What the task asks:
Can you resume the news article about the former Financial and Fiscal Commission researcher's call to release the forensic report, continuing from its final paragraph?

Extract provided:
========

A former Financial and Fiscal Commission (FFC) employee has called for the organisation to publicly release a controversial forensic report.

Hammed Amusa, who served as a researcher at the organisation for more than a decade before resigning in December, wrote a scathing email and sent it to FFC chairperson Daniel Plaatjies, FFC CEO Kay Brown and the rest of the entity’s commissioners.

The FFC, a chapter 13 institution, is mandated to make recommendations and provide advice to organs of state in the national, provincial and local spheres of government.

In the email, Amusa requested that the commission release the forensic report to the public to show that he is not implicated in any wrongdoing.

This follows comments by Plaatjies to City Press, published in an article last month, that almost all FFC staff benefited from irregular remuneration practices related to salaries and bonuses.

Amusa said this had damaged his professional and personal standing.

In a recent article in City Press, Plaatjies claimed that some of the staff who had resigned were doing so to avoid disciplinary action.

He had allegedly used the report to blackmail staff, claiming they were at his mercy.

Amusa wrote in the email, which City Press has seen: “My decision to consider the possibility of a legal recourse is not taken lightly.

“As stated above, I have accorded the institution a high degree of professional respect and have not in any way, whether in the course of discharging my professional duties or conduct in my personal capacity, engaged in actions that harmed the commission’s reputation.

“The chairperson’s statements and its impact on my welfare, have not accorded me the same level of respect.”

Amusa wanted the organisation to ascertain the extent of the liability that the FFC and Plaatjies should face for failing to state facts “and for damages incurred in directly and indirectly defaming my personal and professional integrity as well as causing suffering to my family, and a determination on how best the commission can address damages caused to my personal and professional integrity”.

========

Data extracts:
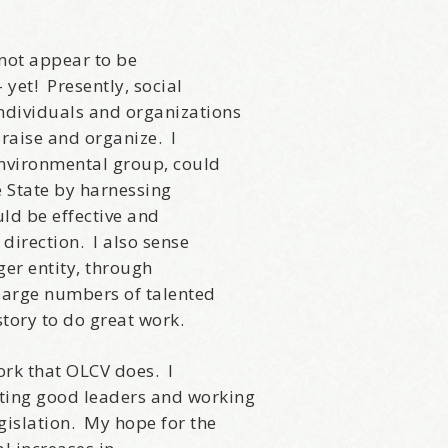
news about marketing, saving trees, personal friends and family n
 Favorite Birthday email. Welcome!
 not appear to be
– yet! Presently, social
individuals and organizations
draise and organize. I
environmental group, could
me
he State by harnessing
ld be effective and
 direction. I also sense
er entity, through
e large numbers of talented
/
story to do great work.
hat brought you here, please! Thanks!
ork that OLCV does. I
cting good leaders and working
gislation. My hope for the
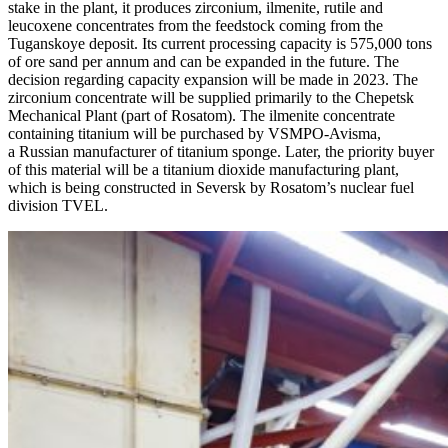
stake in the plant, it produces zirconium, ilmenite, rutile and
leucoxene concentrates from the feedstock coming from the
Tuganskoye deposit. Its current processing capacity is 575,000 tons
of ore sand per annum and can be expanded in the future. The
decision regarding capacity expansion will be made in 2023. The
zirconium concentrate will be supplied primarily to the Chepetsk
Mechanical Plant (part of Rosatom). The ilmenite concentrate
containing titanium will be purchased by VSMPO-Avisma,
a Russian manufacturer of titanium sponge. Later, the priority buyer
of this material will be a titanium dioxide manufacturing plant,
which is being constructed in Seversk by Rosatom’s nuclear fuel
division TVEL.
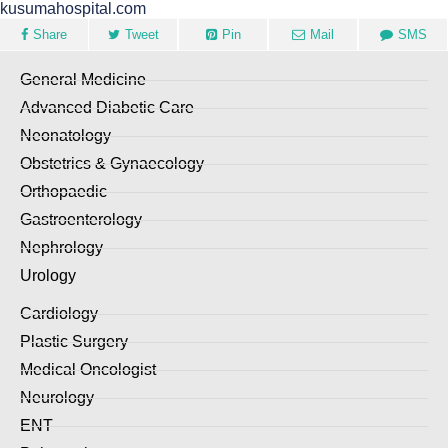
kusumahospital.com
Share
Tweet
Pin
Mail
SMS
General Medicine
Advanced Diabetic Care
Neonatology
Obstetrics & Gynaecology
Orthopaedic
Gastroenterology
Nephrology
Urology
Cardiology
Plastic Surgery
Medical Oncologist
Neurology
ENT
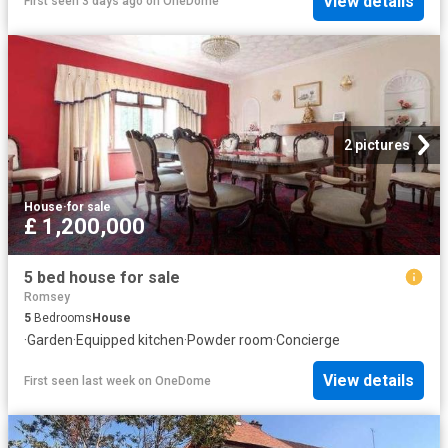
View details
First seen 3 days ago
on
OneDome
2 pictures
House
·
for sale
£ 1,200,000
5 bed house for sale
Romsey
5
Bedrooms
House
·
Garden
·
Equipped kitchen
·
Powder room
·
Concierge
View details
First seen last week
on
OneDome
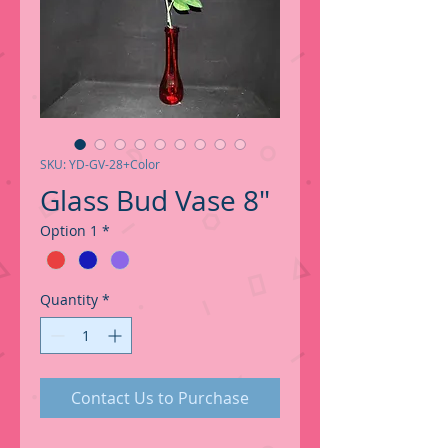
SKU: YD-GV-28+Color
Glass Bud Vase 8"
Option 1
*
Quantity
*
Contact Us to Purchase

========

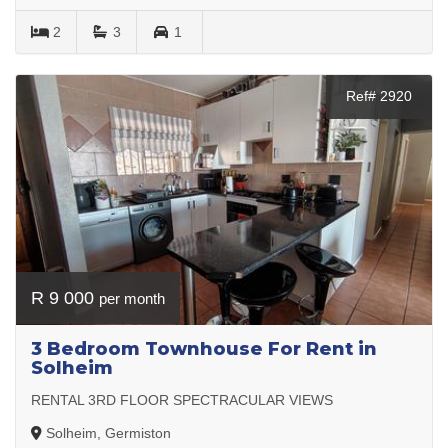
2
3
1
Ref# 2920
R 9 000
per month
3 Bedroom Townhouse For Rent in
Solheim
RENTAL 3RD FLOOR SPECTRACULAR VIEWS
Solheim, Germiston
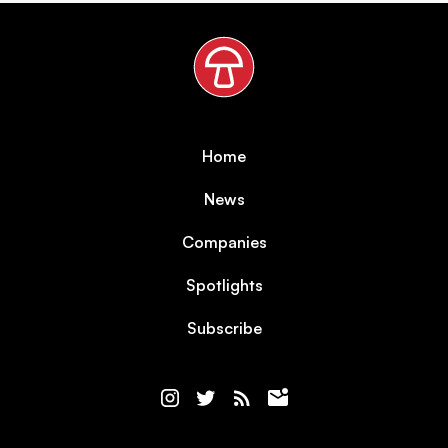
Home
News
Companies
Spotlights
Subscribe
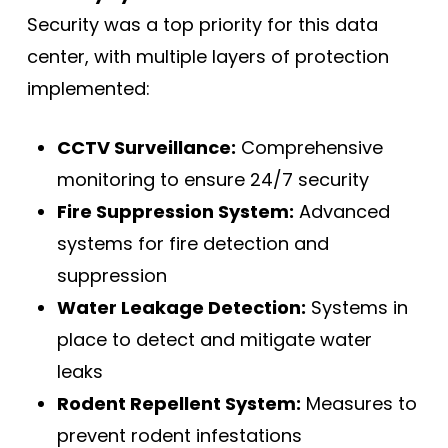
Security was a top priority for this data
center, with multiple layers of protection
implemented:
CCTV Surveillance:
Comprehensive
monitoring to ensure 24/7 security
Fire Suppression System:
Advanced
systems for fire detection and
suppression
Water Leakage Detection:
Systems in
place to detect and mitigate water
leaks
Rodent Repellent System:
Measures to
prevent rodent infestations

========

Expected answer:
Amusa declined to comment on the matter when approached by City Press but, according to a highly placed source within the FFC, the issue had caused discontent among some of the commissioners, as Plaatjies had not consulted them prior to making the controversial statements.

ALLEGED SEXUAL HARASSMENT

The organisation had apparently not acted against one of its senior officials after he allegedly sexually harassed a cleaner and a complaint was laid against him.

Instead, according to a source who is also a commissioner of the organisation, the junior employee was pressured by a lawyer brought in by Treasury to withdraw the complaint, accusing her of fabricating the serious allegation.

“This sexual harassment is now getting nasty. And we don’t even know how to help the poor cleaner,” said the source.

FFC’s Brown said the organisation would not risk being taken to court by divulging private information.

“The FFC cannot risk litigation by divulging the private information of past or present employees in the public domain.

“The FFC is not at liberty to comment on its correspondence with or internal processes being undertaken in respect of, any specific individuals and these are being dealt with in terms of the appropriate legislation and procedural rules,” she said.

Brown said the organisation dealt swiftly with all allegations of misconduct, including sexual harassment.

She, however, did not comment on any actions against the specific senior employee accused.

“All allegations of misconduct, whether of sexual harassment or any other unprofessional conduct, are dealt with decisively in terms of the FFC’s institutional policies.

“These matters are followed to their conclusion,” Brown said.

PLAATJIES AND THE SUSPICIOUS PROFESSORSHIP

Plaatjies is referred to as a “visiting professor at the University of Free State (UFS)” on three websites.

The websites are those of the FFC, the Presidential Remuneration Review Commission and the Human Sciences Research Council.

However, according to a high-placed source within the FFC, Plaatjies’ visiting professorship designation was “suspicious” given what the source had heard from staff at UFS.

City Press contacted UFS and it said that though he was associated with it, it could not confirm whether he was formally appointed as a visiting professor by them.

“[Professor] Daniel Plaatjies was associated with the university a number of years ago.

“However, I am unable to confirm the rest of the information in your enquiry,” said UFS spokesperson Lacea Loader.

Several further attempts to get her to clarify whether or not the university did or did not confer the visiting professorship title proved fruitless.

There was no response from Plaatjies to questions sent to him.